Deaths from coronavirus in Spain surged to 510 on Tuesday from 309 the day before, health officials have said.
The number of confirmed cases also soared 11,312 as Spain closed its borders and maintained a partial lockdown on 47 million people.
Spanish Prime Minister Pedro Sanchez has announced a package of measures worth €200bn euros (£182bn), made up of loans, credit guarantees, benefits and direct aid, to mitigate the impact on the economy.
The package represents about 20% of the country’s gross domestic product, Mr Sanchez said, adding that the government would mobilise €117bn euros for the package, with the rest to come from private companies.
The measures include €100bn in state-backed credit guarantees and unlimited liquidity lines for companies.
At midnight Spain began stopping cars crossing its borders from France and Portugal.

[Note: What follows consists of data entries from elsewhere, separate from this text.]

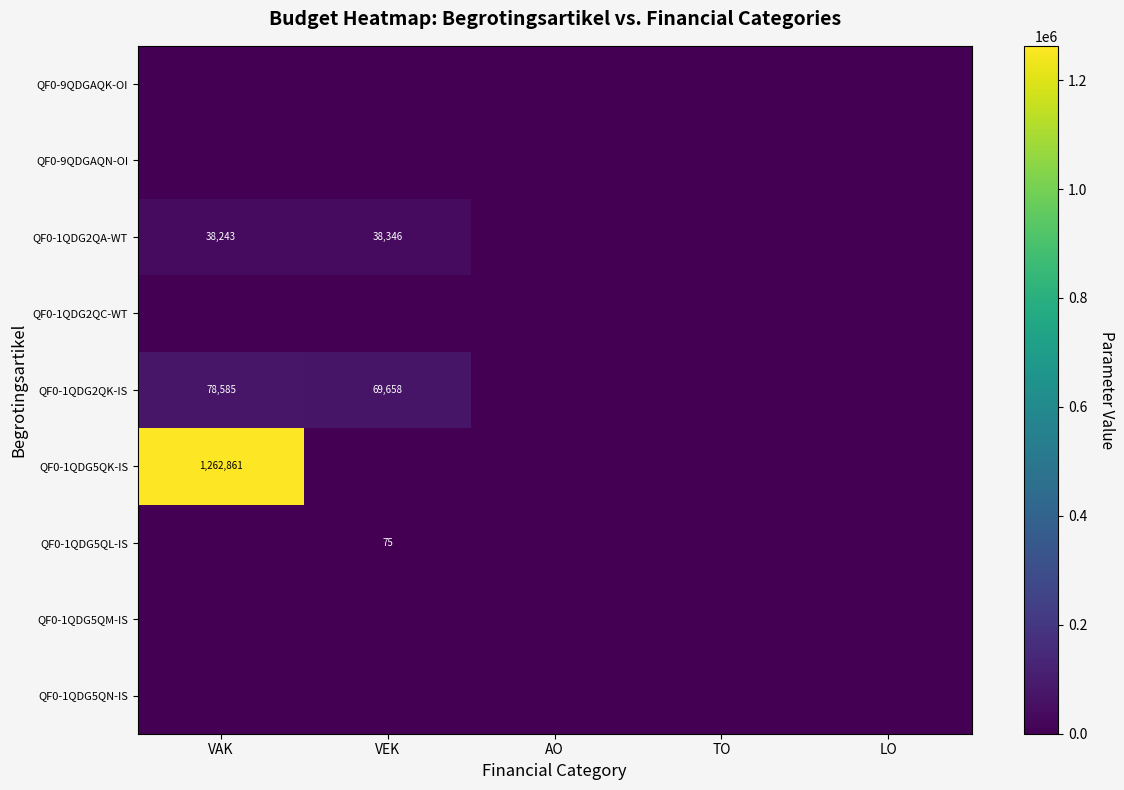

At which category is the sum across all series the highest?

VAK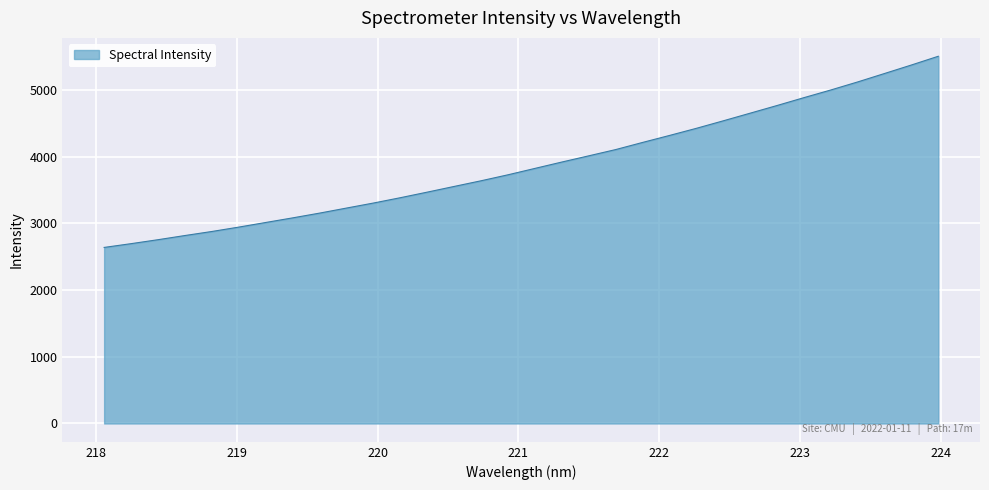

What is the greatest value displayed?

5506.7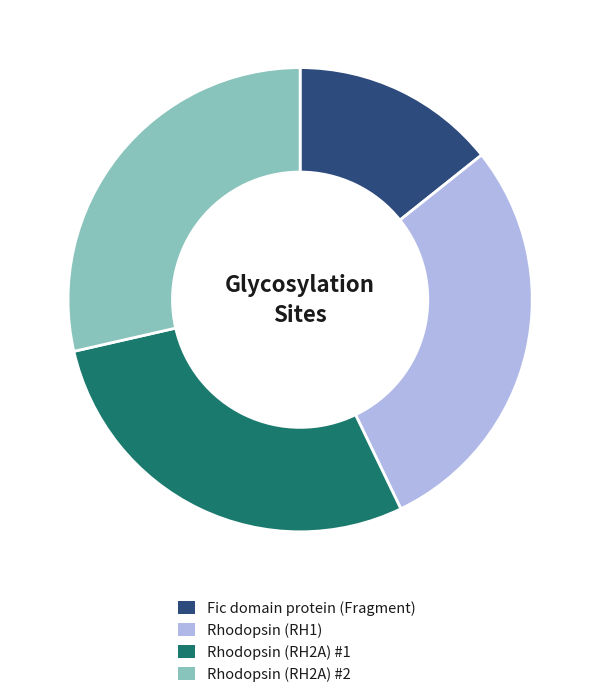

The Rhodopsin (RH1) slice represents 29% of the pie. True or false?

True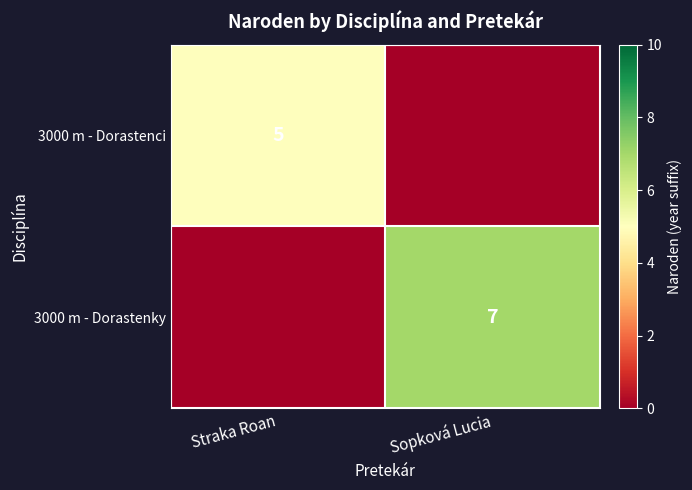

Is the value of 3000 m - Dorastenci at Straka Roan greater than the value of 3000 m - Dorastenky at Sopková Lucia?

No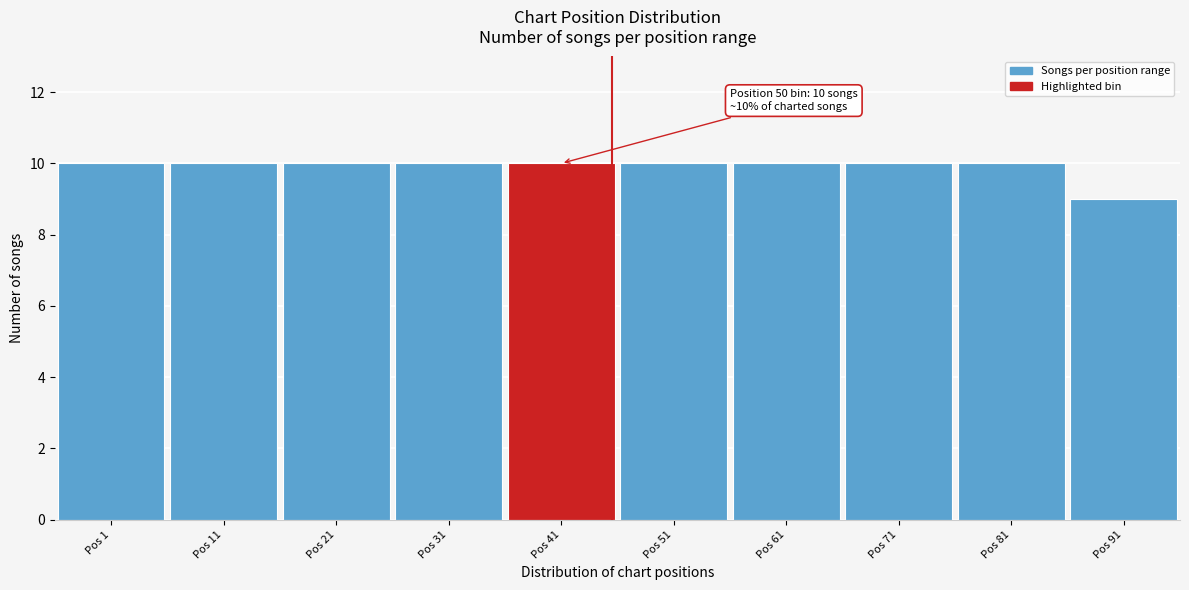

Reading right to left, what are all the values shown in this chart?

Pos 91=9	Pos 81=10	Pos 71=10	Pos 61=10	Pos 51=10	Pos 41=10	Pos 31=10	Pos 21=10	Pos 11=10	Pos 1=10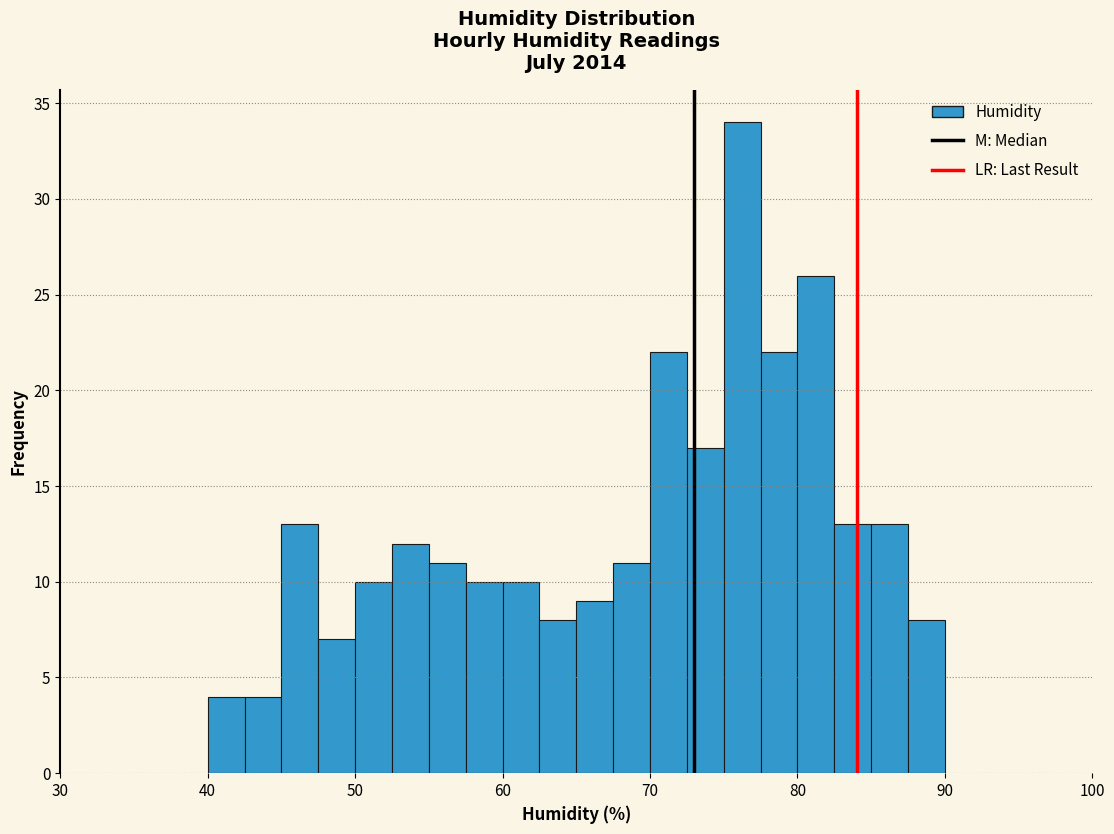

Read against the x-axis, roughly where is the centre of the tallest bar?

76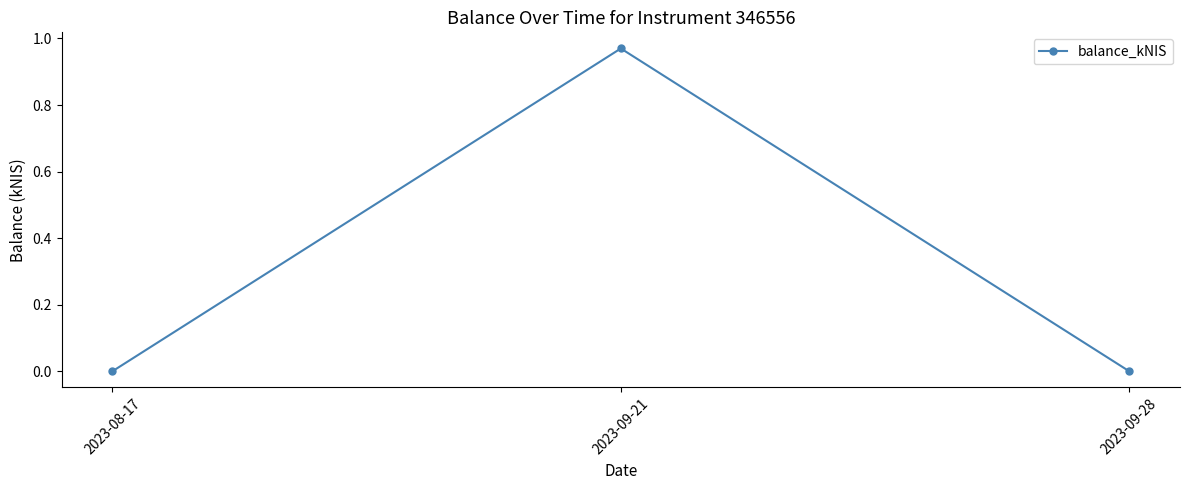

The chart shows a value of 1.4 at 2023-09-21. True or false?

False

Only Spanish nationals, residents and cross-border workers were being allowed in.
Train services are also affected and the interior ministry has not ruled out closing airspace and sea traffic.
Madrid remains the area with the highest number of cases – 4,871 – with Catalonia next on 1,394.
Some 1,028 people are listed as having recovered from the Covid-19 disease.
El Pais reports that the the government of the Balearic Islands has asked the 25,000 tourists who are still on the islands to leave and return home.
Spanish media are also reporting that 19 people have died at a care home for the elderly in Madrid where dozens of cases have been recorded.